Text shown |
To me that reads more like monorepo is a central point of failure and they’re scrambling to bandaid the consequence of that decision. And the bandaids aren’t gonna scale to 1000 people
I guess they’re missing whatever Google has to make their monorepo scale
Problems don’t go away with fractured repos. They just change shape. Many repos maybe get you more reliable CI, but you pay for it with increased cost of integrating dependencies and increased complexity with debugging breaks in production (assuming many repos mean many services).
In my experience, multiple small repos don’t even have better CI reliability than a mono repo as less is invested because it affects fewer people. 10 person repos regularly have flaky tests that never get addressed because “we’ll deal with it later”. The tolerance for flakiness goes up when you can attribute it to a close teammate you know is heads down on something critical instead of it feeling like a random test you don’t even care about.

Material provided |
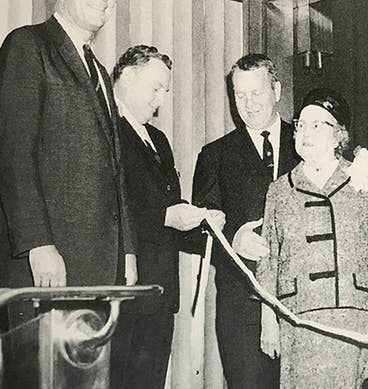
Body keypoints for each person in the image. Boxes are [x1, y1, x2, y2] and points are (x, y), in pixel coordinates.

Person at [256, 88, 368, 389]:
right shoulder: (280, 190)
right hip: (299, 315)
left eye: (317, 124)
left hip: (357, 312)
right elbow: (268, 259)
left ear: (339, 135)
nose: (304, 132)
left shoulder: (365, 176)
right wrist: (267, 319)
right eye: (300, 125)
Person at [108, 45, 225, 389]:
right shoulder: (104, 130)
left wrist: (203, 222)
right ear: (127, 77)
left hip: (160, 294)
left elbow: (168, 206)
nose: (160, 100)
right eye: (155, 88)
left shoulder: (157, 139)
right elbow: (109, 206)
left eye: (165, 91)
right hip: (124, 289)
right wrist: (165, 216)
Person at [0, 0, 136, 293]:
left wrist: (126, 249)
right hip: (47, 265)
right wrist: (37, 243)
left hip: (100, 265)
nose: (106, 2)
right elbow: (13, 155)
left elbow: (115, 167)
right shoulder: (28, 44)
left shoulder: (98, 69)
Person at [191, 53, 299, 389]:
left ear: (277, 90)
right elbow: (196, 231)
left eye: (257, 92)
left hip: (303, 304)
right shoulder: (215, 155)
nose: (248, 104)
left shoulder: (308, 141)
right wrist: (231, 241)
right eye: (240, 95)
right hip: (242, 309)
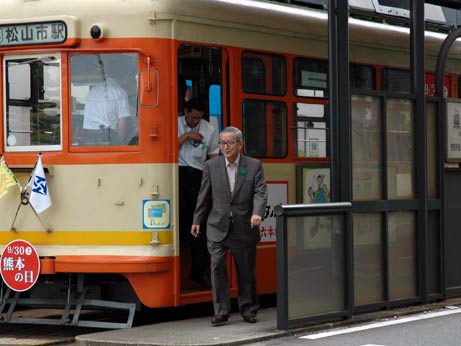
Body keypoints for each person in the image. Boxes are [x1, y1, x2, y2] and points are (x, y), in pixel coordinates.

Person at [191, 126, 268, 325]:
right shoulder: (211, 166)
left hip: (244, 227)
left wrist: (257, 213)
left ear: (240, 145)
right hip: (217, 226)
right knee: (216, 268)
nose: (225, 147)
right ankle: (221, 311)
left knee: (245, 271)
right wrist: (197, 220)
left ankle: (248, 309)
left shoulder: (253, 165)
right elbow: (204, 195)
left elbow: (260, 192)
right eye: (222, 143)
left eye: (230, 143)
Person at [178, 98, 219, 288]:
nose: (196, 121)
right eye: (193, 117)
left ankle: (199, 271)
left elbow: (213, 156)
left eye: (199, 118)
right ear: (186, 112)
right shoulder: (175, 124)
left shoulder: (209, 130)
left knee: (198, 225)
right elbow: (164, 150)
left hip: (199, 176)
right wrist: (187, 136)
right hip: (176, 174)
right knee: (180, 220)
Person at [81, 77, 131, 145]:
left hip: (88, 135)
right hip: (108, 136)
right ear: (125, 77)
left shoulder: (93, 90)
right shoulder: (120, 92)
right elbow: (122, 126)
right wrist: (120, 144)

Task instructions |
**a.** In the monorepo discussion, write out the stretch from "In my experience, multiple" through "even care about." again, substituting "nearby colleague" for "close teammate".
**b.** Does the monorepo discussion support each of these statements? Answer yes or no for each, quoting the deciding words.
(i) Problems disappear once a codebase is split into separate repos.
(ii) Small repos get less investment in CI because it affects fewer people.
(iii) The bandaids are expected to scale to 1000 people.
**c.** Which distinct terms does the monorepo discussion use for a repository setup? List each term once, quoting it.

Expected responses |
**a.**
In my experience, multiple small repos don’t even have better CI reliability than a mono repo as less is invested because it affects fewer people. 10 person repos regularly have flaky tests that never get addressed because “we’ll deal with it later”. The tolerance for flakiness goes up when you can attribute it to a nearby colleague you know is heads down on something critical instead of it feeling like a random test you don’t even care about.

**b.**
(i) No: "Problems don’t go away with fractured repos."
(ii) Yes: "less is invested because it affects fewer people"
(iii) No: "the bandaids aren’t gonna scale to 1000 people"

**c.** "monorepo", "fractured repos", "many repos", "multiple small repos", "mono repo", "10 person repos"